Some interesting new friends I meet include:

  • James from the UK who makes declarations such as "I´m not going to be happy until I go home with a love child"and sentences that start with "There´s nothing worse than___" Practicality, being left-handed, and people that refuse to join facebook fall into this category. James has an astounding range of knowledge when it comes to music, and he is not the least bit modest about this talent. Because there is nothing worse than modesty, obviously. James and I wander around Budapest, discussing disappointing ends to otherwise enjoyable movies as we cross the Szchenyi Chain Bridge.
  • Andi owns Paprika hostel. She has a mischeivious cat named Tiger who has a penchant for climbing up on the roof and mewing when he´s stuck. Tiger had to be resuced twice during my three day visit alone. Andi just started running and we enjoyed a leisurely run together on Margaret Island, one of the islands on the Danube in Budapest.

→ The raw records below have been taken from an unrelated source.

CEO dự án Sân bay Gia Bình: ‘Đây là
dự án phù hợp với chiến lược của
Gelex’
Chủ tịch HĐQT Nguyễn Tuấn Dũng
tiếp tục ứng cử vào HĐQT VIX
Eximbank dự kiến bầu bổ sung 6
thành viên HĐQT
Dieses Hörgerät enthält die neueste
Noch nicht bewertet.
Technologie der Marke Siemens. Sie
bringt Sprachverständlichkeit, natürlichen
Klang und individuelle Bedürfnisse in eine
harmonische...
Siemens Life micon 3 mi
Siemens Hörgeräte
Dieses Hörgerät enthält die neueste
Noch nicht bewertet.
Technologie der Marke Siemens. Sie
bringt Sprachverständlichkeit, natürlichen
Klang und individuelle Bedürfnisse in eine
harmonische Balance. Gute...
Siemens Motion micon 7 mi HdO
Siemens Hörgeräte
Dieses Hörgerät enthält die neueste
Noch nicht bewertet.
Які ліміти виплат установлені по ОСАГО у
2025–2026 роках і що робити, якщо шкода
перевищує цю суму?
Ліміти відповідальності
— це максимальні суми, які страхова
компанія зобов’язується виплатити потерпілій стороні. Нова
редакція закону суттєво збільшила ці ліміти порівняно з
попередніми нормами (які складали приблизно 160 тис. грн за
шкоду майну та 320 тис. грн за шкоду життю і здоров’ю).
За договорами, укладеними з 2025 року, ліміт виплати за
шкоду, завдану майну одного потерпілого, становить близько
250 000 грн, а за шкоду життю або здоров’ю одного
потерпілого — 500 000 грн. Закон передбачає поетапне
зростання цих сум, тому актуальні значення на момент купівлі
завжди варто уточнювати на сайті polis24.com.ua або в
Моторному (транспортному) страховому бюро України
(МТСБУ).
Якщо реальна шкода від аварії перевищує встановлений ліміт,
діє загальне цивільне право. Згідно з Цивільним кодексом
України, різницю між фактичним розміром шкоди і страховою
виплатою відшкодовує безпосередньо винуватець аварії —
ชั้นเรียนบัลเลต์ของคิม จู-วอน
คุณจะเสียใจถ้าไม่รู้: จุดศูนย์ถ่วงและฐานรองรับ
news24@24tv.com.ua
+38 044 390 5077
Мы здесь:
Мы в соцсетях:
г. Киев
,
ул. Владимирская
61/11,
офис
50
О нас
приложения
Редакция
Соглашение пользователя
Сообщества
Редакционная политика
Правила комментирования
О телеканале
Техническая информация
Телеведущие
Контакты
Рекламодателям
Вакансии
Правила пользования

  • Felix works at Paprika. He is originally from Melbourne and teases me about my American accent. He introduces me to the best gyro I have ever eaten at the House of Hummus and does a fantastic impression of a frustrated Italian in front of Saint Stephans Basilica. Felix rounds up the guests for an evening at Morrisons Music Pub. I am usually not one for clubbing, this place is pretty interesting with its multiple level bars and dance floors. We all end up having a rolicking good time. I tore it up to some Lady Gaga, let me tell you.

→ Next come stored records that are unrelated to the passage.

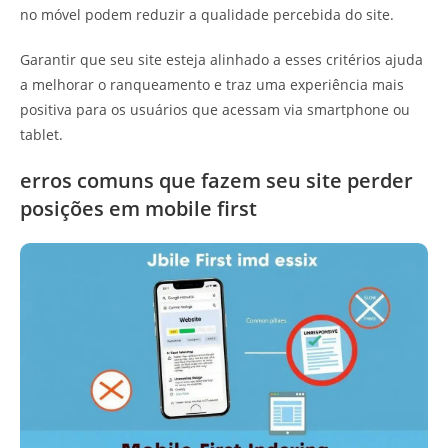
no móvel podem reduzir a qualidade percebida do site.
Garantir que seu site esteja alinhado a esses critérios ajuda
a melhorar o ranqueamento e traz uma experiência mais
positiva para os usuários que acessam via smartphone ou
tablet.
erros comuns que fazem seu site perder
posições em mobile first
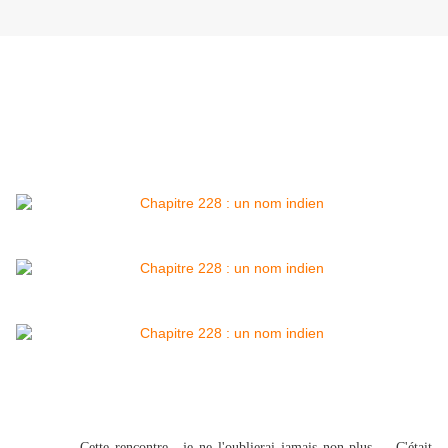
Cette rencontre , je ne l'oublierai jamais non plus ... C'était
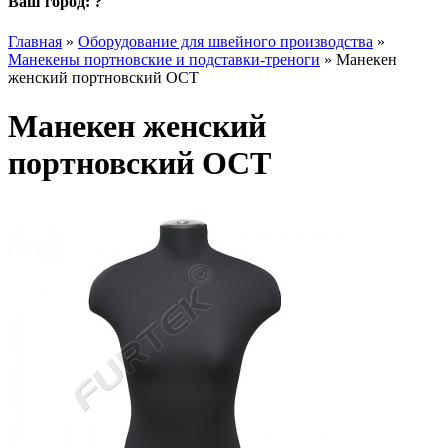
Ваш город:
?
Главная
»
Оборудование для швейного производства
»
Манекены портновские и подставки-треноги
»
Манекен
женский портновский ОСТ
Манекен женский
портновский ОСТ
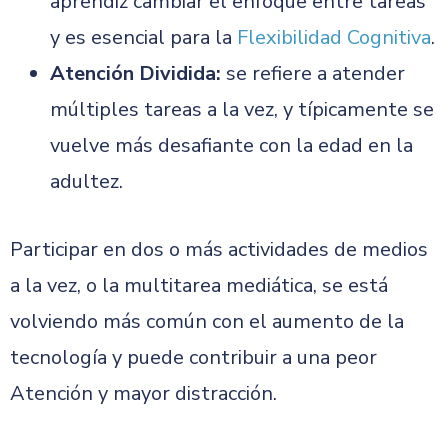
aprendiz cambiar el enfoque entre tareas
y es esencial para la
Flexibilidad Cognitiva
.
Atención Dividida:
se refiere a atender
múltiples tareas a la vez, y típicamente se
vuelve más desafiante con la edad en la
adultez.
Participar en dos o más actividades de medios
a la vez, o la multitarea mediática, se está
volviendo más común con el aumento de la
tecnología y puede contribuir a una peor
Atención y mayor distracción.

In a traditional tourist sense, I did not take advantage of all Budapest has to offer. I only visited a few of its gorgeous buildings such as my favorite, the Museum of Applied Arts being my favorite. Nor did I soak in a thermal bath, another supposed Budapest must. (Although other guests said the best outdoor ones were uncomfortably hot this time of year) All I can say is long term travel definitely changes how you spend your time. It becomes exhausting to flit from one must see to the next. Sometimes, I want to gaze upon a beautiful scene and share that with another person. Sometims I just want to chill out, eat some greek salad and goulash, and watch a movie. Sure enough, by the time I move on from Budapest, my homesickness has subsided a bit. Thank you Paprika hostel friends!